:: INSTRUCTIONS FOR THE TASK ::
In the skateboarding history excerpt below, translate this sentence into Spanish: "Similar skateparks were also constructed across the world, including in Australia, Brazil, France, Germany, Italy, Mexico, Sweden, and the United Kingdom."

:: PAGE EXCERPT ::
== == ==

Around 1972 to 1973, skateboarding entered its second phase of expansion with the introduction of new technologies, including wheels made from polyurethane (introduced by Frank Nasworthy, a former surfer) to allow for greater speed and grip, stronger and more sophisticated “double-action” metal trucks to allow for greater stability and maneuverability and, in the late 1970s, larger decks around 10 inches in width and 30 inches in length to allow for greater stability. Around 1974 to 1975, also fueled by the reemergence of the now reissued SkateBoarder magazine, skateboarders appropriated the various concrete architectures of the urban world. These architectures included deserted swimming pools, river and canal drainage channels, and schoolyard banks, and even huge water pipes found out in the Arizona desert. Seeking to capitalize on this new nationwide craze, more than 100 purpose-designed commercial skateparks were built across America, including Pipeline and Del Mar Skate Ranch in California, Kona and Solid Surf in Florida, Apple in Ohio, and Cherry Hill in New Jersey. Similar skateparks were also constructed across the world, including in Australia, Brazil, France, Germany, Italy, Mexico, Sweden, and the United Kingdom. These new skateparks, with their perfectly formed concrete runs and pools, allowed skateboarders to reach new physical heights, including aerial moves where the skateboarder flies beyond the top of a wall, turns around in mid-air, and reenters the pool some 12 feet below.

== == ==

:: THE DATA ::

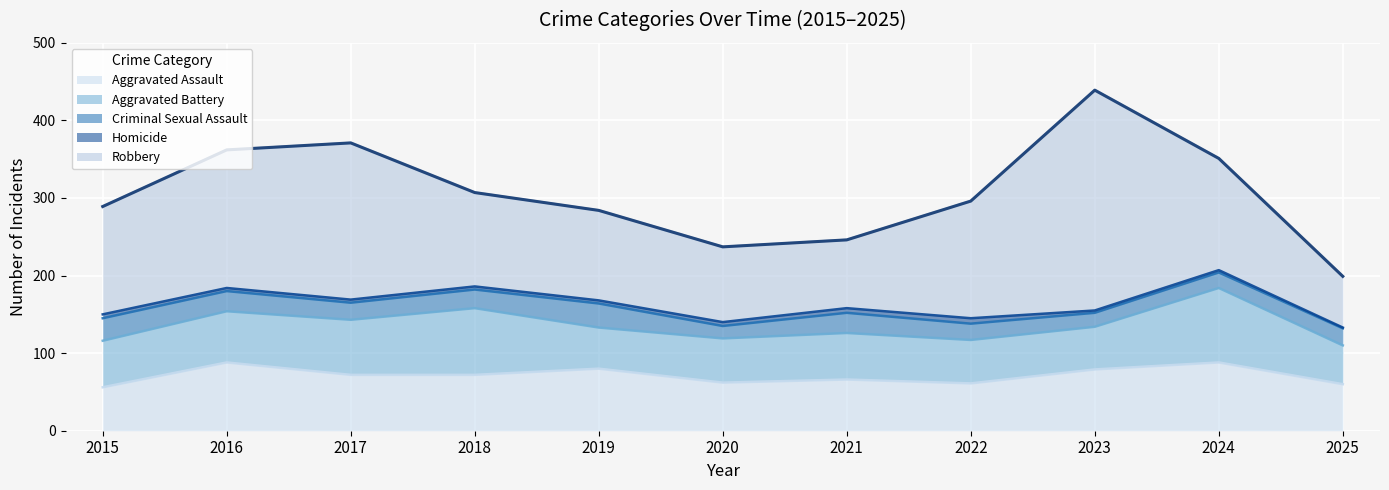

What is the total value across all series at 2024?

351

== == ==

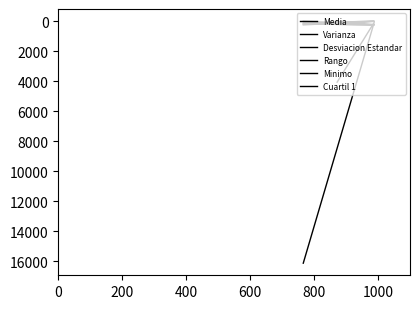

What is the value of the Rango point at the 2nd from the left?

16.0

== == ==

:: WRITTEN ANSWER ::
También se construyeron parques de patinaje similares en todo el mundo, incluidos Australia, Brasil, Francia, Alemania, Italia, México, Suecia y el Reino Unido.